FRESNO, Calif. — As an unusual cold spell hits parts of the West for a fifth day, some California citrus growers reported damage to crops and an agriculture official said national prices on lettuce have started to rise because of lost produce in Arizona.
The extreme chill in the West comes as the eastern U.S., from Atlanta to New York City, is seeing springlike weather.
In California's San Joaquin Valley, where farmers are fighting to protect about $1.5 billion worth of citrus fruit on their trees, Sunday temperatures dropped to 25 degrees in some areas and stayed low longer than previous nights.
Prolonged temperatures in the mid-20s or below cause damage to citrus crops.
“It was our coldest night to date,” said Paul Story, of Exeter-based California Citrus Mutual, an association of the state's 3,900 citrus growers. “I think mandarin growers are going to see a range of significant damage, enough that they will have to separate their crops.”

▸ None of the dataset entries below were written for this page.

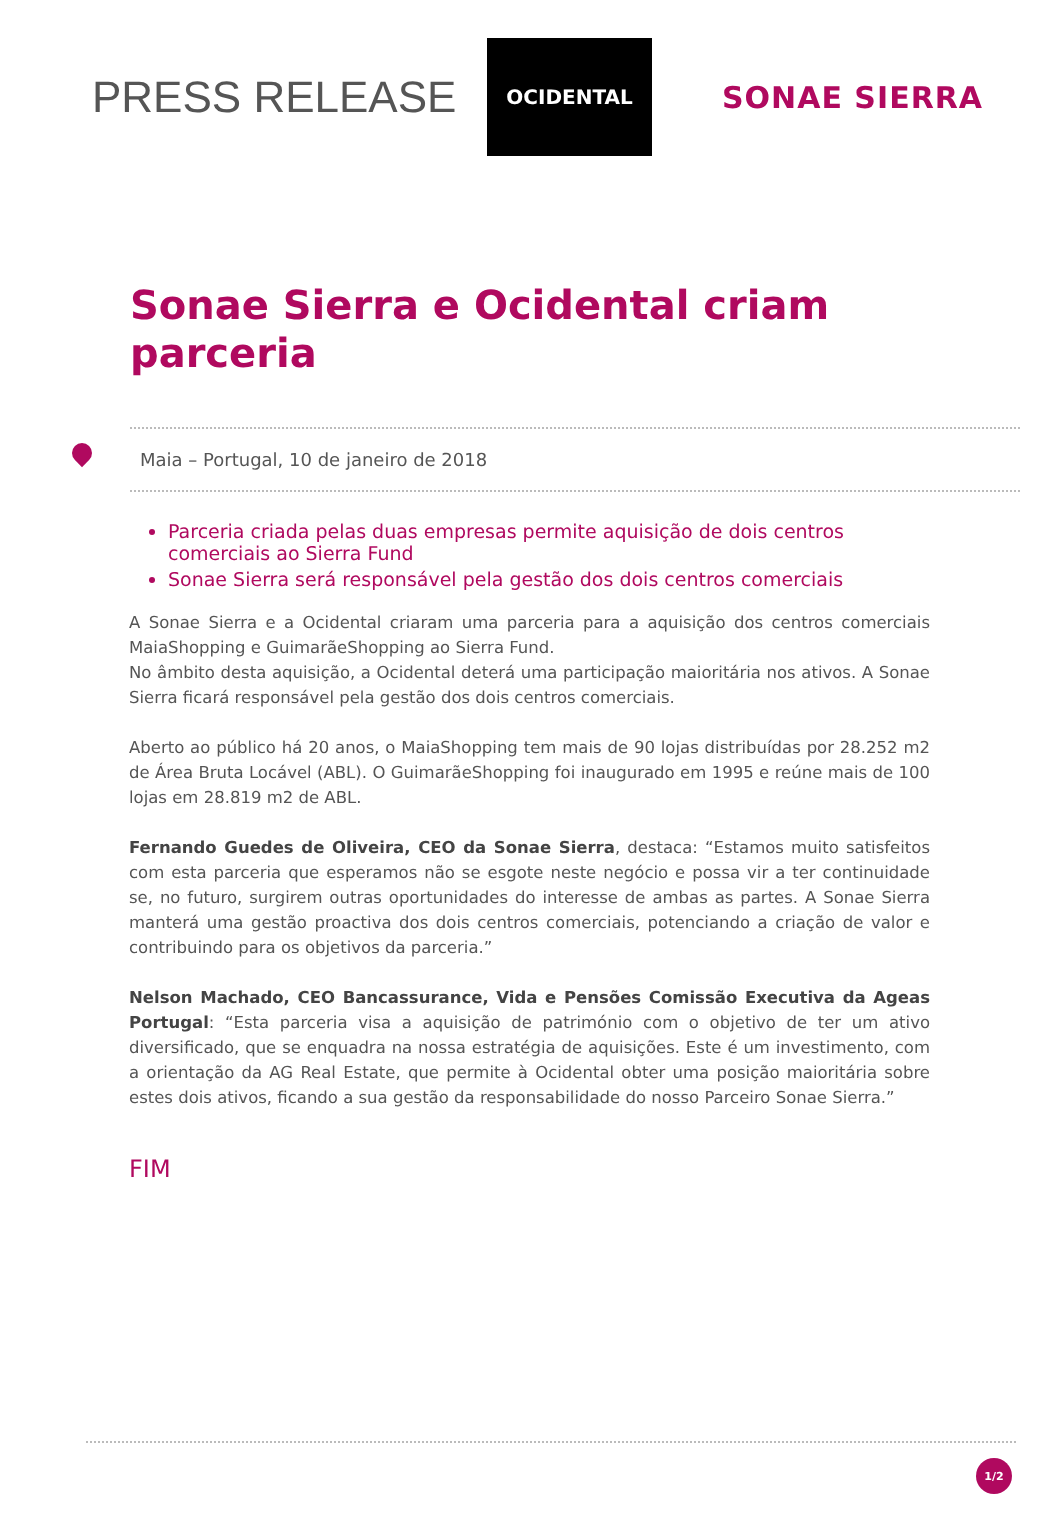PRESS RELEASE
OCIDENTAL
SONAE SIERRA
Sonae Sierra e Ocidental criam parceria
Maia – Portugal, 10 de janeiro de 2018
Parceria criada pelas duas empresas permite aquisição de dois centros comerciais ao Sierra Fund
Sonae Sierra será responsável pela gestão dos dois centros comerciais
A Sonae Sierra e a Ocidental criaram uma parceria para a aquisição dos centros comerciais MaiaShopping e GuimarãeShopping ao Sierra Fund.
No âmbito desta aquisição, a Ocidental deterá uma participação maioritária nos ativos. A Sonae Sierra ficará responsável pela gestão dos dois centros comerciais.
Aberto ao público há 20 anos, o MaiaShopping tem mais de 90 lojas distribuídas por 28.252 m2 de Área Bruta Locável (ABL). O GuimarãeShopping foi inaugurado em 1995 e reúne mais de 100 lojas em 28.819 m2 de ABL.
Fernando Guedes de Oliveira, CEO da Sonae Sierra, destaca: “Estamos muito satisfeitos com esta parceria que esperamos não se esgote neste negócio e possa vir a ter continuidade se, no futuro, surgirem outras oportunidades do interesse de ambas as partes. A Sonae Sierra manterá uma gestão proactiva dos dois centros comerciais, potenciando a criação de valor e contribuindo para os objetivos da parceria.”
Nelson Machado, CEO Bancassurance, Vida e Pensões Comissão Executiva da Ageas Portugal: “Esta parceria visa a aquisição de património com o objetivo de ter um ativo diversificado, que se enquadra na nossa estratégia de aquisições. Este é um investimento, com a orientação da AG Real Estate, que permite à Ocidental obter uma posição maioritária sobre estes dois ativos, ficando a sua gestão da responsabilidade do nosso Parceiro Sonae Sierra.”
FIM
1/2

Mandarins are more susceptible to cold than other citrus and start to freeze about 32 degrees, Story said. Because many mandarin trees were planted in recent years as the fruit's popularity soared, they are grown in colder areas outside the traditional citrus belt.
Sugar inhibits freeze
Other citrus crops saw little or minimal damage, Story said. This year's high sugar content in oranges helped protect them, he said, because sugar inhibits freezing.
Growers deployed wind machines to keep the warm air closer to the ground and irrigation to raise the temperature in the groves. Rows farthest away from the protection could be damaged, Story said. And farmers who do not have wind machines could lose crops.
Lindsey-based Robert LoBue — who grows 1,000 acres of citrus, including mandarins — said wind machines were critical in his groves, but saving the crop doesn't come cheap. LoBue runs one wind machine for every 10 acres and has to employ a crew to operate them.
“We're very diligent, we run the wind and water all night,” LoBue said, “but we're spending thousands of dollars to protect these crops.”
And farmers are on the hook for a fifth cold night: a freeze warning remains in effect until 10 a.m. Tuesday for central California.
Pickers may lose jobs
In Southern California, where strong winds helped keep some crops out of danger by keeping the cold from settling, farmers said any damage would negatively impact workers and consumers.
“We have between 170 to 200 employees and if we can't pick we have to lay off our picking crews,” said John Gless, a third-generation Riverside-based grower.
And if there's less fruit to pick, Gless said prices will go up.
Temperatures in downtown Los Angeles fell to 34 degrees, breaking the previous record of 36 degrees set on Jan. 14, 2007.